= Hierarchical closeness =

Hierarchical closeness (HC) is a structural centrality measure used in network theory or graph theory. It is extended from closeness centrality to rank how centrally located a node is in a directed network. While the original closeness centrality of a directed network considers the most important node to be that with the least total distance from all other nodes, hierarchical closeness evaluates the most important node as the one which reaches the most nodes by the shortest paths. The hierarchical closeness explicitly includes information about the range of other nodes that can be affected by the given node. In a directed network $G(V, A)$ where $V$ is the set of nodes and $A$ is the set of interactions, hierarchical closeness of a node $i$ ∈ $V$ called $C_{hc}(i)$ was proposed by Tran and Kwon as follows:

$C_{hc}(i) = N_R(i) + C_{(clo-i)}(i)$
where:
- $N_R(i) \in [0, |V| - 1]$ is the reachability of a node $i$ defined by $N_R(i) = |\{j \in V: \exists$ a path from $i$ to $j\}|$, and
- $C_{clo}(i)$ is the normalized form of original closeness (Sabidussi, 1966). It can use a variant definition of closeness as follows: $C_{clo-i}(i)=\frac{1}{|V|-1} \sum_{j \in V\setminus\{i\}} \frac{1}{d(i,j)}$ where $d(i, j)$ is the distance of the shortest path, if any, from $i$ to $j$; otherwise, $d(i, j)$ is specified as an infinite value.
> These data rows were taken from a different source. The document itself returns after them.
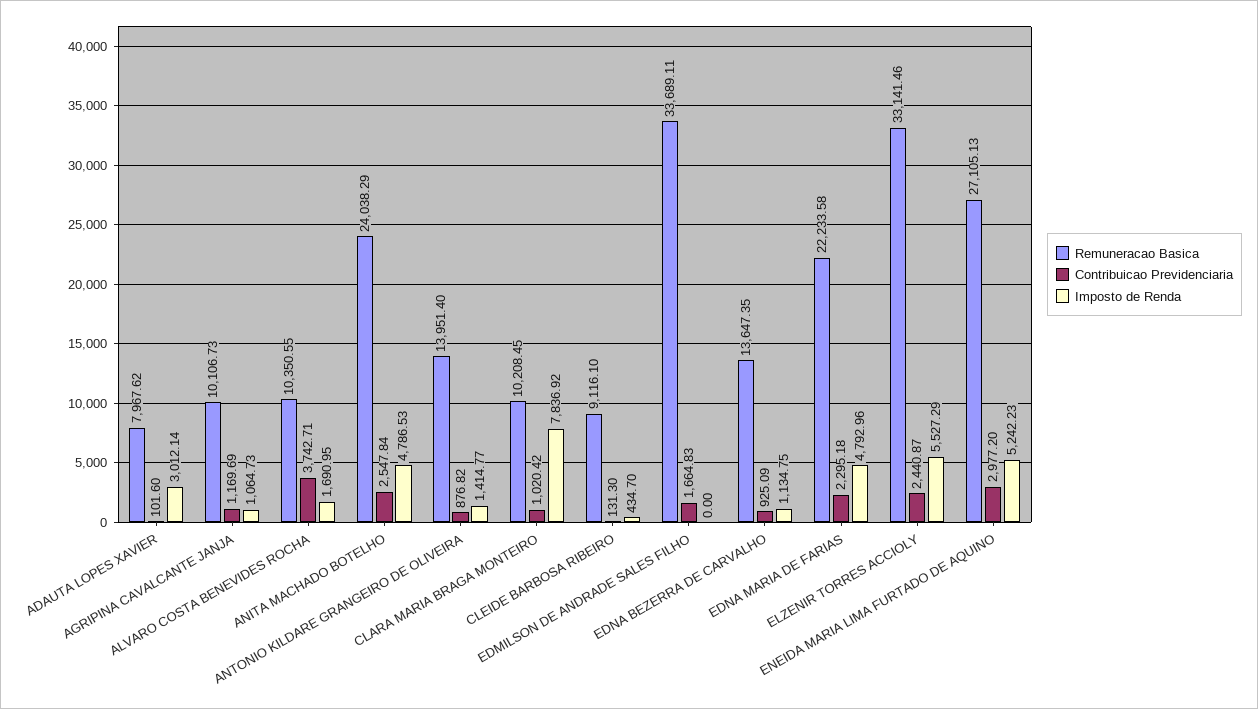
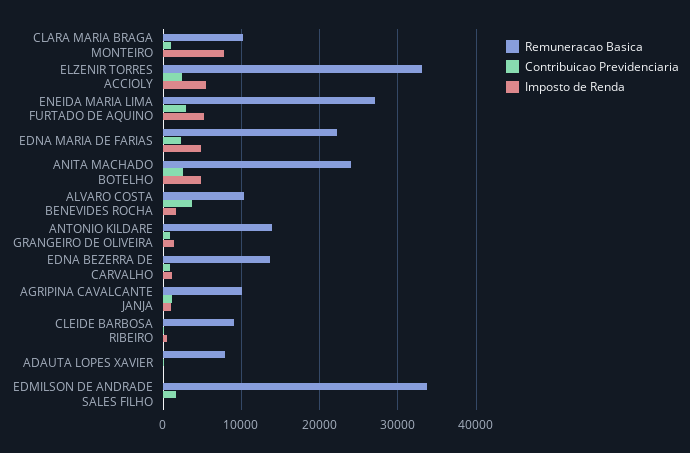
  {
    "Remuneracao Basica": {
      "ADAUTA LOPES XAVIER": 7967.62,
      "AGRIPINA CAVALCANTE JANJA": 10106.73,
      "ALVARO COSTA BENEVIDES ROCHA": 10350.55,
      "ANITA MACHADO BOTELHO": 24038.29,
      "ANTONIO KILDARE GRANGEIRO DE OLIVEIRA": 13951.4,
      "CLARA MARIA BRAGA MONTEIRO": 10208.45,
      "CLEIDE BARBOSA RIBEIRO": 9116.1,
      "EDMILSON DE ANDRADE SALES FILHO": 33689.11,
      "EDNA BEZERRA DE CARVALHO": 13647.35,
      "EDNA MARIA DE FARIAS": 22233.58,
      "ELZENIR TORRES ACCIOLY": 33141.46,
      "ENEIDA MARIA LIMA FURTADO DE AQUINO": 27105.13
    },
    "Contribuicao Previdenciaria": {
      "ADAUTA LOPES XAVIER": 101.6,
      "AGRIPINA CAVALCANTE JANJA": 1169.69,
      "ALVARO COSTA BENEVIDES ROCHA": 3742.71,
      "ANITA MACHADO BOTELHO": 2547.84,
      "ANTONIO KILDARE GRANGEIRO DE OLIVEIRA": 876.82,
      "CLARA MARIA BRAGA MONTEIRO": 1020.42,
      "CLEIDE BARBOSA RIBEIRO": 131.3,
      "EDMILSON DE ANDRADE SALES FILHO": 1664.83,
      "EDNA BEZERRA DE CARVALHO": 925.09,
      "EDNA MARIA DE FARIAS": 2295.18,
      "ELZENIR TORRES ACCIOLY": 2440.87,
      "ENEIDA MARIA LIMA FURTADO DE AQUINO": 2977.2
    },
    "Imposto de Renda": {
-     "ADAUTA LOPES XAVIER": 3012.14,
+     "ADAUTA LOPES XAVIER": 0,
      "AGRIPINA CAVALCANTE JANJA": 1064.73,
      "ALVARO COSTA BENEVIDES ROCHA": 1690.95,
      "ANITA MACHADO BOTELHO": 4786.53,
      "ANTONIO KILDARE GRANGEIRO DE OLIVEIRA": 1414.77,
      "CLARA MARIA BRAGA MONTEIRO": 7836.92,
      "CLEIDE BARBOSA RIBEIRO": 434.7,
      "EDMILSON DE ANDRADE SALES FILHO": 0,
      "EDNA BEZERRA DE CARVALHO": 1134.75,
      "EDNA MARIA DE FARIAS": 4792.96,
      "ELZENIR TORRES ACCIOLY": 5527.29,
      "ENEIDA MARIA LIMA FURTADO DE AQUINO": 5242.23
    }
  }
In the formula, $N_R(i)$ represents the number of nodes in $V$ that can be reachable from $i$. It can also represent the hierarchical position of a node in a directed network. It notes that if $N_R(i) = 0$, then $C_{hc}(i) = 0$ because $C_{(clo-i)}(i)$ is $0$. In cases where $N_R(i) > 0$, the reachability is a dominant factor because $N_R(i) \geq 1$ but $C_{(clo-i)}(i) < 1$. In other words, the first term indicates the level of the global hierarchy and the second term presents the level of the local centrality.

== Application ==
Hierarchical closeness can be used in biological networks to rank the risk of genes to carry diseases.